MIT License
SolarMeteo32 is a (yet another) ESP32-based meteostation. The design goal is to build station that can work unattended without external power. It is powered by LiPo battery that is recharged by small solar panel.
The working cycle is optimized for low power consumption. The station awakes from deep sleep at 10 (or more) minutes, measures environmental conditions, sends data to MQTT server and goes to sleep again.
My experiments showed that stock ESP32 boards (Wemos ESP32) draws ~0.9mA during deep sleep. An AM2320 sensor draws 0.1 mA (I also tested BME280, but it seemed to consume more).
I added some external circuitry: 10/20K voltage divisor for VCC self-measurement and MCP100 reset control supervisory circuit. All this stuff increased current consumption to 1.5mA.
Measured data (temperature, humidity and self-monitoring data) is send to NarodMon (http://www.narodmon.ru) using MQTT protocol.
Single LED is used for indication. At measurement cycle it blinks fast when connecting to WiFi, then goes on for MQTT sending, then makes 1 to 4 slow blinks - 1 for successful measurement, 2 for successful WiFi connection, 3 or 4 for successful sending data to server.
For diagnostics purposes, device monitors its own power voltage. Voltage is measured using internal ADC (ADC2, see below), input voltage is converted to ESP-capable range using 20K/10K divisor. The divisor itself draws 0.5mA.

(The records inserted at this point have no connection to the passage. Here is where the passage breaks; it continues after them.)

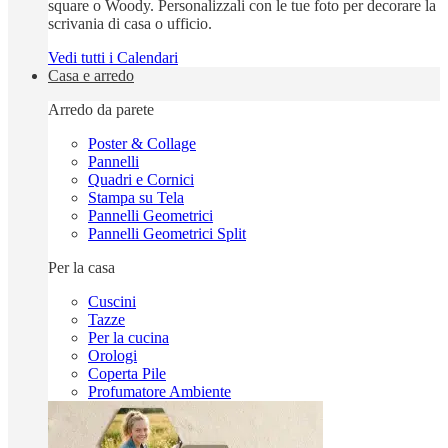
square o Woody. Personalizzali con le tue foto per decorare la
scrivania di casa o ufficio.
Vedi tutti i Calendari
Casa e arredo
Arredo da parete
Poster & Collage
Pannelli
Quadri e Cornici
Stampa su Tela
Pannelli Geometrici
Pannelli Geometrici Split
Per la casa
Cuscini
Tazze
Per la cucina
Orologi
Coperta Pile
Profumatore Ambiente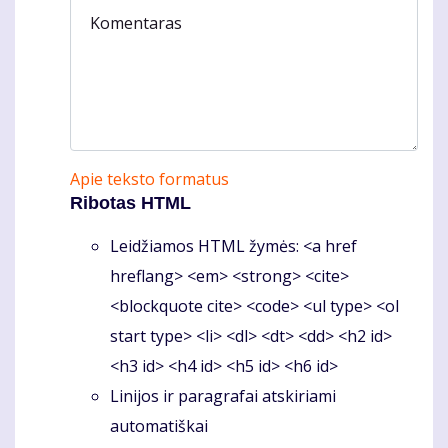
Komentaras
Apie teksto formatus
Ribotas HTML
Leidžiamos HTML žymės: <a href
hreflang> <em> <strong> <cite>
<blockquote cite> <code> <ul type> <ol
start type> <li> <dl> <dt> <dd> <h2 id>
<h3 id> <h4 id> <h5 id> <h6 id>
Linijos ir paragrafai atskiriami
automatiškai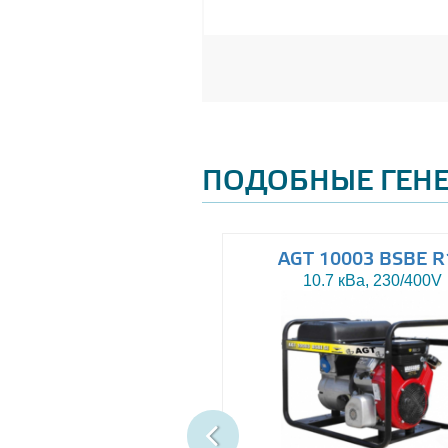
ПОДОБНЫЕ ГЕН
AGT 8000IE
AGT 10003 BSBE R
7.5 кВа, 230V
10.7 кВа, 230/400V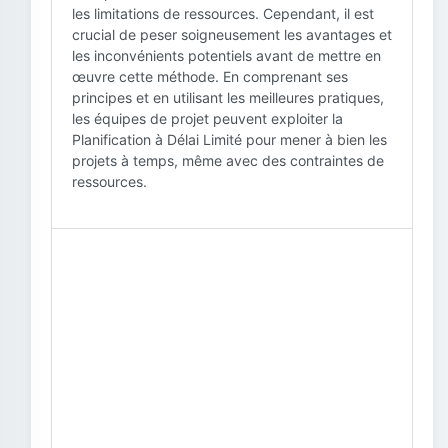
les limitations de ressources. Cependant, il est
crucial de peser soigneusement les avantages et
les inconvénients potentiels avant de mettre en
œuvre cette méthode. En comprenant ses
principes et en utilisant les meilleures pratiques,
les équipes de projet peuvent exploiter la
Planification à Délai Limité pour mener à bien les
projets à temps, même avec des contraintes de
ressources.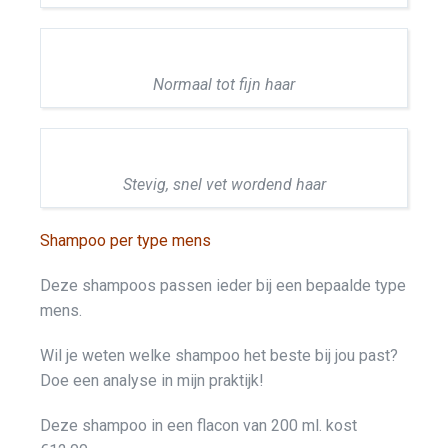
Normaal tot fijn haar
Stevig, snel vet wordend haar
Shampoo per type mens
Deze shampoos passen ieder bij een bepaalde type
mens.
Wil je weten welke shampoo het beste bij jou past?
Doe een analyse in mijn praktijk!
Deze shampoo in een flacon van 200 ml. kost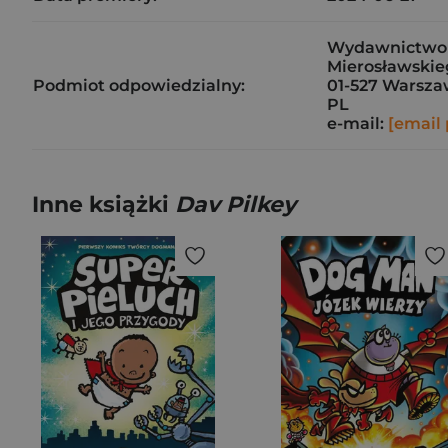
Wydawnictwo J
Mierosławskieg
Podmiot odpowiedzialny:
01-527 Warsz
PL
e-mail:
[email 
Inne książki
Dav Pilkey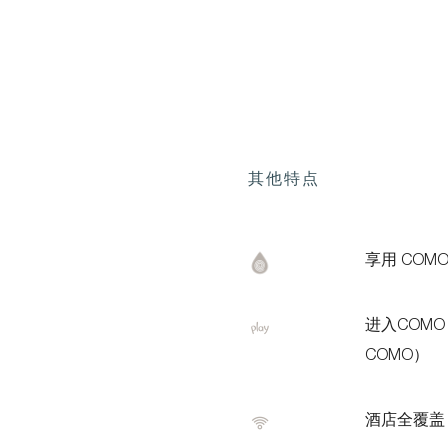
其他特点
享用 COM
进入COMO 
COMO）
酒店全覆盖 W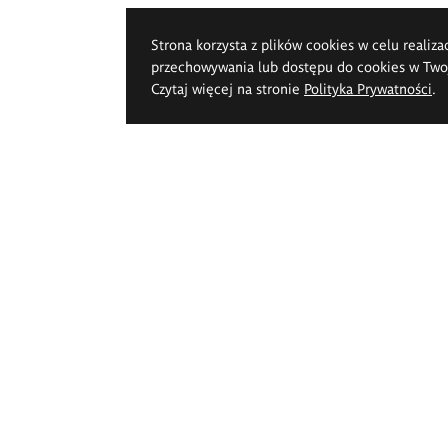
Strona korzysta z plików cookies w celu realiza
przechowywania lub dostępu do cookies w Twoje
Czytaj więcej na stronie
Polityka Prywatności
.
k Pięknych im.
pperta we Wrocławiu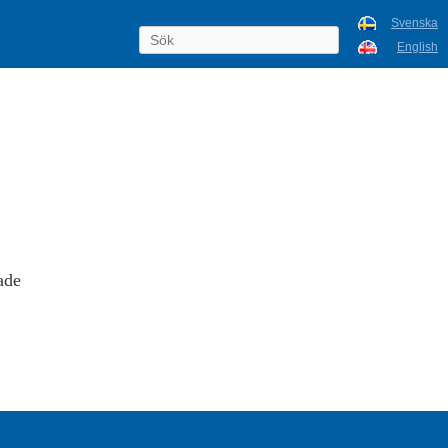
Svenska
English
ade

I decided to use ADC2 for measurement because initially planned to utilize board with few pins (like ESP32 cam) where no ADC1 pins were available.
There is a known problem with ADC2 - after WiFi operations it becomes unavailable - even if the device goes into deep sleep. I have found the solution to force RTC restart of the board in this case. This seemingly solved the problem.